El día 9 del mismo mes de Septiembre y sólo cuatro días después que había llegado al sitio el sagrado convoy, se le restituyó al dicho Arriola, para el intento insinuado, la pequeña efigie de San Ignacio, y él, al recibirla, aludiendo al nuevo título que se ha dado al Santo, dijo que se encargaba de Su Excelencia ...
El Señor Arriola y sus compañeros, recogiendo la efigie de San Ignacio, dieron vuelta a la Guipúzcoa; y, sin decirlo, se entiende que si, al ir hacia el sitio de San Ildefonso, se hicieron en todas partes muchos obsequios al Santo, después de haber visto los que le hicieron los mismos Reyes, se le hicieron mucho mayores y más solemnes y aun fiestas con sermón panegírico en su retorno hacia el ejército; y ya hay aquí noticia de que el Santo había llegado a Mondragón en la Guipúzcoa, en donde estaba el cuartel general de los guipuzcoanos; y se añade la circunstancia de que el Rey ha regalado un hermoso caballo de su caballeriza para el servicio del nuevo General de Guipúzcoa San Ignacio. Hablando a nuestro modo humano, no será insensible a tantas muestras de obsequio y veneración como se le ha dado en tantas ciudades y pueblos de España y en su misma corte por los Reyes Católicos.
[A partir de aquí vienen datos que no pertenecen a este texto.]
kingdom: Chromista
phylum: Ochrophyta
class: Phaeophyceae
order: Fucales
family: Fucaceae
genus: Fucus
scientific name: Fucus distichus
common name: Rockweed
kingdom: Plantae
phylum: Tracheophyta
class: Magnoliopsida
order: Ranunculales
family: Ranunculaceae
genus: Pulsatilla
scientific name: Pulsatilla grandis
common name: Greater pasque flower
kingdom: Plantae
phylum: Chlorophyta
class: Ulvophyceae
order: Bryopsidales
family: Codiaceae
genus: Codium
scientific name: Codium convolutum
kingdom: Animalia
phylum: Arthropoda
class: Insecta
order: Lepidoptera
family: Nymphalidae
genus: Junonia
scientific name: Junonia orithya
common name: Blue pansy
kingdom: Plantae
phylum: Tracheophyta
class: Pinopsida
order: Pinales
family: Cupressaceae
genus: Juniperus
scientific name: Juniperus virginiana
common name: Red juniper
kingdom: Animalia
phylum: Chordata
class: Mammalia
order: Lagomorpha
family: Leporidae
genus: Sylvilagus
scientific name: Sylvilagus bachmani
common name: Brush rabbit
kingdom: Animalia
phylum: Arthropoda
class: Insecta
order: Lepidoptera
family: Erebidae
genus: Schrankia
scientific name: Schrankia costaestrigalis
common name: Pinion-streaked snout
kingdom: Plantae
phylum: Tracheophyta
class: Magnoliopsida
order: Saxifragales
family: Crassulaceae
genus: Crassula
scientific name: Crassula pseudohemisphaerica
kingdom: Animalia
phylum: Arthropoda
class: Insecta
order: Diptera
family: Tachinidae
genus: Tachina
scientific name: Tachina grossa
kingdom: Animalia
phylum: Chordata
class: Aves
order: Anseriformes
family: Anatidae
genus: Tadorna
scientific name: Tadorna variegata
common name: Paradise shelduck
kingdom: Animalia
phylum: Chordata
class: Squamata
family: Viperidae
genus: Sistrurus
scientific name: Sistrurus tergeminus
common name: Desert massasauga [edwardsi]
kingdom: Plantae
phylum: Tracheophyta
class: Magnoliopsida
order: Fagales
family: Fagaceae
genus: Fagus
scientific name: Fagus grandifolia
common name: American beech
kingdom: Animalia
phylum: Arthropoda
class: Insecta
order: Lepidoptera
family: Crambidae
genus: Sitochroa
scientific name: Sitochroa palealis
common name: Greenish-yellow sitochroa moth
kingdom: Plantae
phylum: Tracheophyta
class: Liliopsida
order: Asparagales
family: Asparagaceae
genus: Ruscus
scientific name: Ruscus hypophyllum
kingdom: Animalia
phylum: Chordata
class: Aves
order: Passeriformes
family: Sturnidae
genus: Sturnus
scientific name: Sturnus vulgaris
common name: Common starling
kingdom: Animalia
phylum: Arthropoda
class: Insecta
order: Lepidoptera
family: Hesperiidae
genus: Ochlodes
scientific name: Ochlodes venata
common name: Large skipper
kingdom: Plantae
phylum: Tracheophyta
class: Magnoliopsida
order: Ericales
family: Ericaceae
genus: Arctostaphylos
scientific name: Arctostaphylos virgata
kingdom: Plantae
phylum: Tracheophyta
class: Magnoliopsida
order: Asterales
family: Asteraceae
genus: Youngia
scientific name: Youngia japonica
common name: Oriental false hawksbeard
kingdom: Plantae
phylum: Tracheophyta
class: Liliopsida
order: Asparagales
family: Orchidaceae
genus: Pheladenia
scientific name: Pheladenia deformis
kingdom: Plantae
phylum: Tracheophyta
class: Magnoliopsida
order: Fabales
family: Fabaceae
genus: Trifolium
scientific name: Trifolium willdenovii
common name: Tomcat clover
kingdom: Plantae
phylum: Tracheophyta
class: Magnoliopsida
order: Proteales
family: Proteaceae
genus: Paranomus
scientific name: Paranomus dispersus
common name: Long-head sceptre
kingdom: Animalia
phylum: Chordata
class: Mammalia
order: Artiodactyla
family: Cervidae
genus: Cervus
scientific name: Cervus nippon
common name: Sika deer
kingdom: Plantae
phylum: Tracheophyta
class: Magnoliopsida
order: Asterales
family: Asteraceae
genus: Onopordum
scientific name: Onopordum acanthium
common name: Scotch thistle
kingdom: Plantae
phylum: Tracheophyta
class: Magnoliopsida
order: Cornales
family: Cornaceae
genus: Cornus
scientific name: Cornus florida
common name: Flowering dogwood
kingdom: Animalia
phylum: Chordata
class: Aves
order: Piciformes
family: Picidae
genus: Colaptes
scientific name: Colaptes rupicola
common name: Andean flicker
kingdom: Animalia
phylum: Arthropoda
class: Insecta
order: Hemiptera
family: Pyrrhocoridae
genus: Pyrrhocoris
Pero no eran estos sus intentos en su viaje al real sitio y a la presencia de los Reyes, y estaba muy lejos de solicitar el grado, título y sueldo de Capitán General de los ejércitos del Rey. Todas sus pretensiones y toda su santa y justa ambición, por decirlo así, se enderezaba a lograr que fuese puesta en su antiguo pie y con el honor conveniente su estimada Compañía de Jesús, y poniéndose el Santo a su frente con mayor gusto que a la de los ejércitos de los soldados, y animándola de su espíritu y de su celo, haría seguramente mucho y de cierto cuanto pudiesen todas las fuerzas de todos sus hijos en defensa de la Religión, del trono, de las sagradas personas de los Reyes, y de la Patria.
A este aire y con estos pensamientos se han hecho aquí algunas breves composiciones poéticas sobre este extrañísimo suceso en todas sus circunstancias y sobre el triunfo de San Ignacio en el sitio de San Ildefonso.